It was great to have a week’s holiday in Normandy in France this summer. A chance to get away from the daily grind of politics and re-charge after two election campaigns.
One of the places I visited was the British Normandy Memorial, which is near the D-Day beaches, and records the names of the 22,442 servicemen and women, under British command, who fell on D-Day and during the Battle of Normandy in the summer of 1944. This includes people from more than 30 different countries. There is also a French Memorial, dedicated to the memory of French civilians who died during this time. It was opened in 2021, 77 years after the invasion.
This year there was a striking addition for the 80th anniversary of D-Day, which is a silhouette for every service person who died on D-Day itself.
The 1,475 silhouettes of British soldiers, sailors and aviators represent the total number of people in British units who lost their lives on D-Day, 6 June 1944. They are placed near the Memorial, overlooking ‘Gold Beach’ where British forces landed on D-Day.
In this 80th anniversary year of the D-Day Landings, the silhouettes have had a huge impact. It certainly made me think when I stood there. They’ve been visited by many thousands of visitors from around the world and they’ve brought home the scale of the sacrifice as the Allies began the operation to liberate France from the Nazi occupation.
The silhouettes were placed at the Memorial at the start of April by the British charity ‘Standing with Giants’. They will be returning to Britain in September to fulfil an obligation to go on display at Stowe House, a National Trust property in Buckinghamshire.

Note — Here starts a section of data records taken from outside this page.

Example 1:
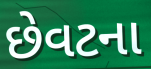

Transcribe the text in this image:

છેવટના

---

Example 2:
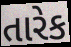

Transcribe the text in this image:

તારેક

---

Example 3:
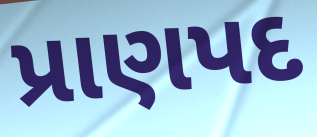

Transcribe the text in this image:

પ્રાણપદ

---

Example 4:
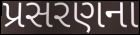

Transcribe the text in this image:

પ્રસરણના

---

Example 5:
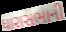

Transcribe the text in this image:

ધારાસભાનીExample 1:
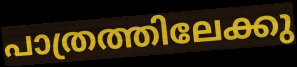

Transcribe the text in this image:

പാത്രത്തിലേക്കു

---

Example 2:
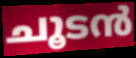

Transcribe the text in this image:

ചൂടൻ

The Normandy Memorial Trust is hoping it will be possible for the ‘Giants’ to return to the memorial next year. Although it might be good to have them tour the country, so the impact can be shared around.
Only two of the dead were women. Both were nurses on a hospital ship, HMHS Amsterdam, which struck a mine. Seventy five wounded soldiers were carried up and delivered into lifeboats. Two of the nurses, Dorothy Field, 32, and Mollie Evershed, 27, went back below and went down with the ship. They are the only two women whose names are on the memorial.

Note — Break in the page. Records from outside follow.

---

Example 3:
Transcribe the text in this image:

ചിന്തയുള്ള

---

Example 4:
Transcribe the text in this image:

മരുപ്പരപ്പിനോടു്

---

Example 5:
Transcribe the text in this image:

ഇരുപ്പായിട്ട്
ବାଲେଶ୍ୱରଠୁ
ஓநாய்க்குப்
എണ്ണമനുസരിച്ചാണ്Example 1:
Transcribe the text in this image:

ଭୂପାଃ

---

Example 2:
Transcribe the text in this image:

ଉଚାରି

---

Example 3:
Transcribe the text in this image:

There are a number of Suffolk Regiment men named on the memorial. The 1st Battalion landed on D-Day and were used to push out of the beaches and destroy two German strongpoints codenamed “Morris” and “Hillman”. Part of the route they took is now called the Rue du Suffolk Regiment. I don’t think we have a road commemorating the Suffolks in the county town?

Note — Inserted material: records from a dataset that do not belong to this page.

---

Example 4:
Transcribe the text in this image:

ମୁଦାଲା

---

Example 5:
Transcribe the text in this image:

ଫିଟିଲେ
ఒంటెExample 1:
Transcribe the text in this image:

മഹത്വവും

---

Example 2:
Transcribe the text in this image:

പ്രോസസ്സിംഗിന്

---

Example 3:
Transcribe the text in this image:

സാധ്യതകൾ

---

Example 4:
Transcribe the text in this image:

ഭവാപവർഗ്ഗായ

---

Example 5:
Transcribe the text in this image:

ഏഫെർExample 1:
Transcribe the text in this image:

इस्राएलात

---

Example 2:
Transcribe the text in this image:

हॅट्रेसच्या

At the end of the Rue, is the site of the former Hillman strongpoint, which was captured by the Suffolks on D-Day. I enjoyed an interesting tour of the site. There are several bunkers, with concrete up to 3 metres thick, surrounded by barbed wire and minefields. A tough nut to crack. I did hear that the last Suffolk Regiment D-Day veteran passed away last year aged 102.
The names of the men killed were read out at a D-Day commemoration on the 6th June this year, at the Ipswich war memorial in Christchurch Park. Ipswich paid its respect to those men from the town who fought and died in June 1944.
The Suffolk Armed Forces Day will be centred in Ipswich next year, which will give the town another chance to show our support for the armed forces.